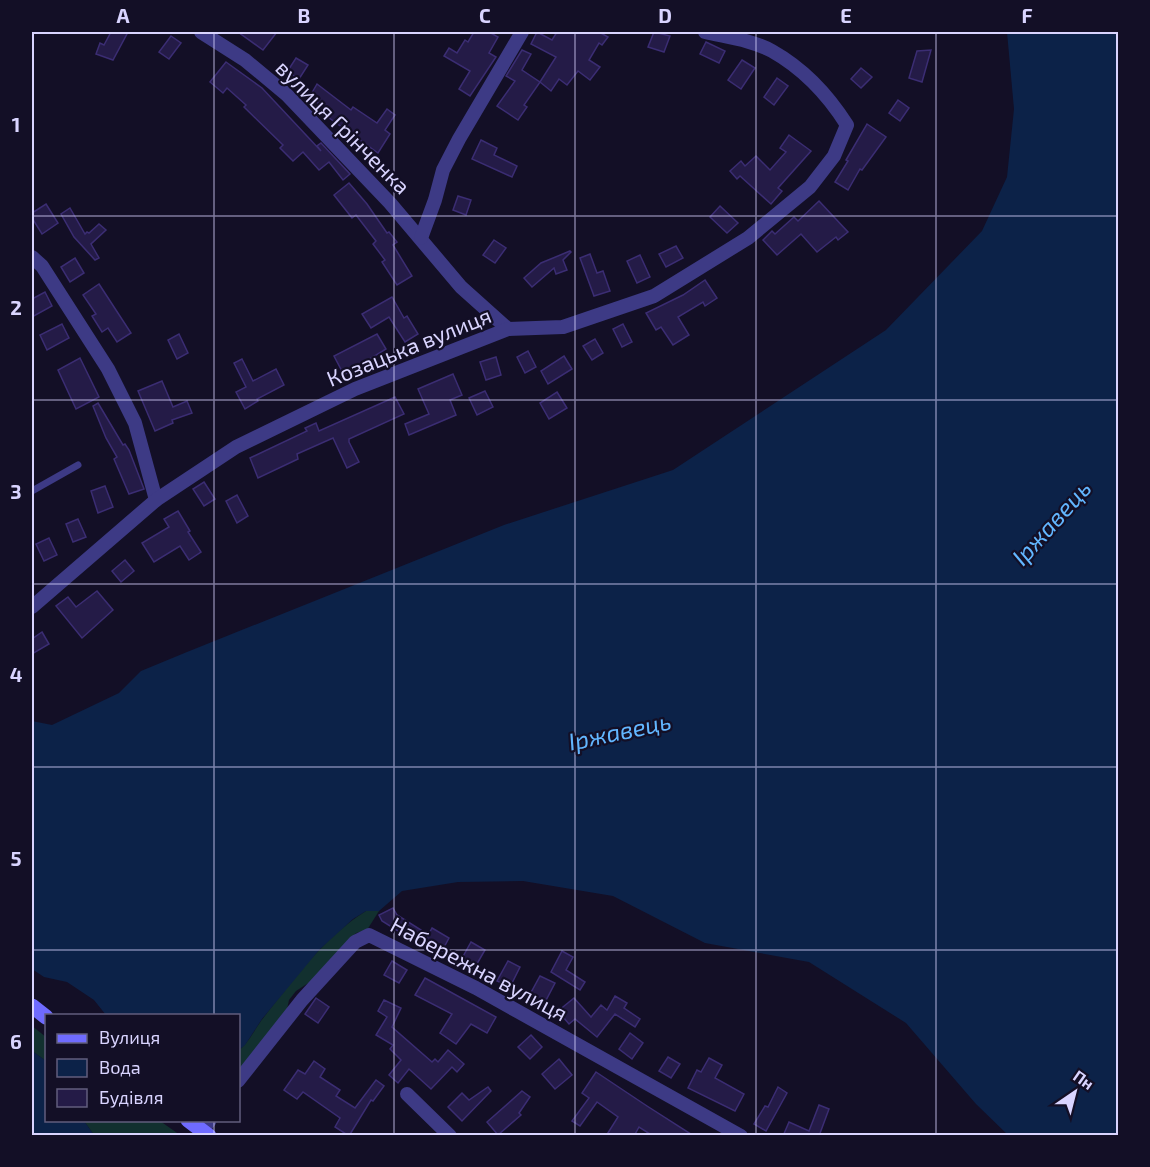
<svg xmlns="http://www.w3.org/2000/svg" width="1150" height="1167" viewBox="0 0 1150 1167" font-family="'Exo 2',sans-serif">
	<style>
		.green { fill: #12302f }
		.water { fill: #0c2248 }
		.building { fill: #241b47; stroke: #3b2d73; stroke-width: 1.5 }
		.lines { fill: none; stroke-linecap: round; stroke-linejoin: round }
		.lane { stroke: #3d3a85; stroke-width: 7 }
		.street { stroke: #3d3a85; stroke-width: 14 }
		.secondary { stroke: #6f6bff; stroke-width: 15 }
		.grid { fill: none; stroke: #d9d4ff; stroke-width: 1.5; stroke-opacity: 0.55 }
		.labels { text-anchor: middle; stroke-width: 4.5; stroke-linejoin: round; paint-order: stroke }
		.street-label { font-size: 22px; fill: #d9d4ff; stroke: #130f26 }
		.water-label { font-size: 24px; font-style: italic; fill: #62b6ff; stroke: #130f26 }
		.neatline { fill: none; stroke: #d9d4ff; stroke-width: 2 }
		.grid-label { font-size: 20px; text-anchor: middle; font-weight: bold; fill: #d9d4ff }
	</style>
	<rect width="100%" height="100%" fill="#130f26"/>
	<g class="green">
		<path d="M366 911H379L367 930 356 933 316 978 296 991 289 1000 286 1014 239 1072V1050C250 1041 255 1028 264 1017 294 979 324 937 366 911Z"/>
		<polygon points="32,1026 46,1037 46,1061 32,1051"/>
		<polygon points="84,1121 160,1121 180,1135 94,1135"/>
	</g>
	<g class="water">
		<polygon points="1007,32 1118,32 1118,1135 1008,1135 976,1104 906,1023 809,962 705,943 613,896 523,881 458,882 402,891 379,911 366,911 353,919 319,950 262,1019 245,1045 239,1050 238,1016 106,1015 94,1000 67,982 44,977 32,969 32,721 52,725 119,693 141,671 187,652 504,525 673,470 886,330 982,231 1007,177 1014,109"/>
		<polygon points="32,1051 46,1061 46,1120 84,1121 94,1135 32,1135"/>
	</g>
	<g class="building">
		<polygon points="111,32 128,32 113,60 96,54 100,43 104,45"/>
		<polygon points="238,32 277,32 263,50"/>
		<polygon points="474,32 489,32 498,37 489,53 496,57 470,96 459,89 470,71 444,56 449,48 457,53 465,40 468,42"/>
		<polygon points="537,32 552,40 557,32 599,32 608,37 602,45 599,43 589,60 600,67 590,80 578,71 567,85 559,79 551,91 540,82 524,105 527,107 518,120 497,106 515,81 506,76 522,50 531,54 522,70 540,82 556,57 531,44"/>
		<polygon points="654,32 670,36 664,52 648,47"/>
		<polygon points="171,36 181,43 169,59 159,52"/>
		<polygon points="706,42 725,51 719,63 700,54"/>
		<polygon points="931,50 922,82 909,78 917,51"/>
		<polygon points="296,58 308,65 299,79 287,72"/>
		<polygon points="742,60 755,68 741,89 728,80"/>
		<polygon points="226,62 262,88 321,151 317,146 321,143 350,174 343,180 329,162 319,170 303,152 293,161 280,148 283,145 244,107 246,105 227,88 223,93 210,82"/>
		<polygon points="861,68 872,77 861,88 851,79"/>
		<polygon points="777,78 788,86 774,105 764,97"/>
		<polygon points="317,84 351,110 353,107 377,123 387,109 395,115 385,130 390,134 378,153 321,112 325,107 309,98"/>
		<polygon points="898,100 909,108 900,121 889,113"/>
		<polygon points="867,124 886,137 862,170 860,169 848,190 835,182 848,161 846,160"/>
		<polygon points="789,135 811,151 778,188 782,191 771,204 740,176 737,179 730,171 741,161 745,166 756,156 770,170 786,152 780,148"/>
		<polygon points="481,140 497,148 494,155 517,166 512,177 472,159"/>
		<polygon points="349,183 367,204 387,233 389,232 397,242 393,245 412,276 397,285 382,262 385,260 373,244 376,241 356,215 352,218 334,195"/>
		<polygon points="458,196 471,200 466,215 453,210"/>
		<polygon points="819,201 848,232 838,240 836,237 817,252 801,234 777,255 763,240 772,231 775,234 794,217 798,221"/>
		<polygon points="46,204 58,223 42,234 32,218 32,213"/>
		<polygon points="720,206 738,223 727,233 710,217"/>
		<polygon points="70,208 85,234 87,232 89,233 99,224 106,230 91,244 99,258 95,260 74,237 61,214"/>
		<polygon points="494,240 506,248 495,263 483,255"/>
		<polygon points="676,246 683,258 666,267 659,254"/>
		<polygon points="570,251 571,252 563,260 567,270 556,274 554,268 532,287 524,278 541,263"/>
		<polygon points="590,254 597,273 603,271 610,291 594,296 580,258"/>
		<polygon points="640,255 650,277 637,283 627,261"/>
		<polygon points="75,258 84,273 70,282 61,267"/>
		<polygon points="705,280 717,298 705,306 703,302 678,317 689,335 673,345 661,327 656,330 646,313 683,295"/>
		<polygon points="99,284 131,333 117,342 108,328 102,332 92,316 96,314 83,295"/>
		<polygon points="45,292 52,306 32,317 32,299"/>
		<polygon points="392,297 404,318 407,316 418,334 405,342 389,317 371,328 362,314"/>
		<polygon points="62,324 69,338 47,350 40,335"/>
		<polygon points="623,324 632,342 622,347 613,329"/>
		<polygon points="179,334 188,353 177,359 168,340"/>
		<polygon points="377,334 386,349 344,375 334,356"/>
		<polygon points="595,339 603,353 592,360 583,346"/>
		<polygon points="528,351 536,367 525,373 517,357"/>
		<polygon points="564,356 572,369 548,384 541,371"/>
		<polygon points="496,357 501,375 486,380 480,362"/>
		<polygon points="80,358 99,397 76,409 58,370"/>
		<polygon points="242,359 253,381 276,369 284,385 257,399 258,401 245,409 236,392 246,387 234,363"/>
		<polygon points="453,374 462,395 450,400 456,415 409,435 405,424 429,414 418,389"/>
		<polygon points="162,381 173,407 187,401 192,413 172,420 173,423 155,431 138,391"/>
		<polygon points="485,391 493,407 477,415 469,398"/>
		<polygon points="557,392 567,408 549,419 540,403"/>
		<polygon points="395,397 404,414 349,439 349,442 359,462 347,468 333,438 297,454 298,459 258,478 250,458 307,431 305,428 316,423 319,431"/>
		<polygon points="98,403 123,445 125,444 129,450 144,489 129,494 114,459 117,457 106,438 93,406"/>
		<polygon points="204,482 215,499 204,506 193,489"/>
		<polygon points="105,486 113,507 98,513 91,491"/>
		<polygon points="237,495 248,516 237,523 226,501"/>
		<polygon points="178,511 190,531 188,532 201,552 189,560 180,546 154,562 142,543 169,527 164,519"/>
		<polygon points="78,519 86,537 73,542 66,524"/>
		<polygon points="49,538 57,555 44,561 36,544"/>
		<polygon points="125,560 134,571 121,582 112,571"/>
		<polygon points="97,591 113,610 82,638 56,606 68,597 76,607"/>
		<polygon points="42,632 49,644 32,654 32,639"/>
		<polygon points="393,908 397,915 421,930 414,941 382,921 379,915"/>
		<polygon points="432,928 449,938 442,951 425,941"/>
		<polygon points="471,942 485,950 474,969 460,962"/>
		<polygon points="562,951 573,957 566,970 585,982 580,990 551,972"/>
		<polygon points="392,961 407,970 399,983 384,975"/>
		<polygon points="508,961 520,967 510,987 497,981"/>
		<polygon points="540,976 555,983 543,1006 528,998"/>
		<polygon points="425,978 496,1017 487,1033 471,1024 456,1044 440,1033 452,1014 415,995"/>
		<polygon points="615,996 627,1003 624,1008 640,1019 635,1027 615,1014 597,1037 575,1019 569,1024 558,1011 574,998 591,1017 601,1005 607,1010"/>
		<polygon points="316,998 329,1007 318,1023 305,1014"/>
		<polygon points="384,1000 401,1008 392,1027 432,1062 435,1059 438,1062 448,1050 464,1064 457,1072 452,1067 431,1089 409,1069 398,1083 389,1075 401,1060 390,1049 393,1045 376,1035 387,1017 378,1011"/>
		<polygon points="630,1033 643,1043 632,1059 619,1049"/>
		<polygon points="531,1035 542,1047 530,1059 518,1047"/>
		<polygon points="668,1057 680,1064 671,1078 659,1071"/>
		<polygon points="709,1058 722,1065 715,1078 744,1094 735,1111 688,1088 697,1070 701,1072"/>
		<polygon points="559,1059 572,1075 555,1089 542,1074"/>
		<polygon points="314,1061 325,1069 320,1077 340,1090 336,1096 355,1108 376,1080 384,1086 373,1101 371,1100 349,1136 335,1127 340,1118 303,1092 297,1099 284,1090 298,1070 305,1074"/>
		<polygon points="596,1072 647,1106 694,1136 653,1136 639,1127 634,1136 606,1136 618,1117 597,1102 580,1126 572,1121 589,1098 582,1093"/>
		<polygon points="488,1087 491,1091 462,1121 448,1107 462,1093 469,1100"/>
		<polygon points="778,1087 787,1093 766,1131 754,1124 765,1106 768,1107"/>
		<polygon points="522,1091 530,1097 519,1113 521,1115 498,1135 487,1122"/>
		<polygon points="819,1105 829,1109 819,1136 783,1136 789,1122 809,1131"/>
	</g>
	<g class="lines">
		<polyline class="lane" points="32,491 78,465"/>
		<g class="street">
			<polyline points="201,32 245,60 286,94 390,203 461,287 508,329"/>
			<polyline points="421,238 435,200 443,170 459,139 522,32"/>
			<polyline points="32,257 42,266 108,369 135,423 156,500"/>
			<path d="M32 607 156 500 236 447 355 389 508 329 563 327 654 296 748 238 810 187 834 156 847 125C828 95 804 69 772 51 752 40 726 37 705 32"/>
			<polyline points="238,1081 302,1000 355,942 369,935 476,988 741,1136"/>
			<polyline points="407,1094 450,1136"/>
			<polyline points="203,1130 210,1120"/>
		</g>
		<g class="secondary">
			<polyline points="32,1006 46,1017"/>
			<polyline points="188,1120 209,1136"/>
		</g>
	</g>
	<path class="grid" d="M214 32V1016M394 32V1136M575 32V1136M756 32V1136M936 32V1136M32 216H1118M32 400H1118M32 584H1118M32 767H1118M32 950H1118M214 1120V1136"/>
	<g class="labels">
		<g class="street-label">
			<text transform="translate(343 127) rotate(45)" y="8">вулиця Грінченка</text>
			<text transform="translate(409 347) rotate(-22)" y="8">Козацька вулиця</text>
			<text transform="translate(479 969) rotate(28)" y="8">Набережна вулиця</text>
		</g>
		<g class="water-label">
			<text transform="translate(1052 523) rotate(-48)" y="8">Іржавець</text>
			<text transform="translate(620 732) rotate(-12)" y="8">Іржавець</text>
		</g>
	</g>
	<rect width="1150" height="1167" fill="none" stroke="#130f26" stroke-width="66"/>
	<rect x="45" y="1014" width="195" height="108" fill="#130f26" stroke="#625e7d" stroke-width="1.5"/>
	<rect x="57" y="1034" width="30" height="9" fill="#6f6bff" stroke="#625e7d" stroke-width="1.5"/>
	<text x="99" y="1044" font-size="18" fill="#d9d4ff">Вулиця</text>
	<rect x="57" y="1059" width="30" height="18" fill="#0c2248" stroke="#625e7d" stroke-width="1.5"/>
	<text x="99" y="1074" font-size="18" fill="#d9d4ff">Вода</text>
	<rect x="57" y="1089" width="30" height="18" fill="#241b47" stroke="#625e7d" stroke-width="1.5"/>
	<text x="99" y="1104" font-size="18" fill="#d9d4ff">Будівля</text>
	<g transform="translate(1075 1092) rotate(35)" stroke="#130f26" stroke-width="4.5" paint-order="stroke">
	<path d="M0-4.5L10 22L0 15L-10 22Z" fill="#d9d4ff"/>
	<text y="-9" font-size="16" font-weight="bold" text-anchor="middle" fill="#d9d4ff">Пн</text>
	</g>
	<rect x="33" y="33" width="1084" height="1101" class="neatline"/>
	<g class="grid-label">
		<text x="123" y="23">A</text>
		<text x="304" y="23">B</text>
		<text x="485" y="23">C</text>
		<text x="665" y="23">D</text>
		<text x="846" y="23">E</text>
		<text x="1027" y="23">F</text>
		<text x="16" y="132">1</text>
		<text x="16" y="315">2</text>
		<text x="16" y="499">3</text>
		<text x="16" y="682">4</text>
		<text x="16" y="866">5</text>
		<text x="16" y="1049">6</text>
	</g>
</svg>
☆ ☆ ☆ ☆ ☆
Please copy every line from the entries that includes the word "lines".

* ANSWER *
		.lines { fill: none; stroke-linecap: round; stroke-linejoin: round }
	<g class="lines">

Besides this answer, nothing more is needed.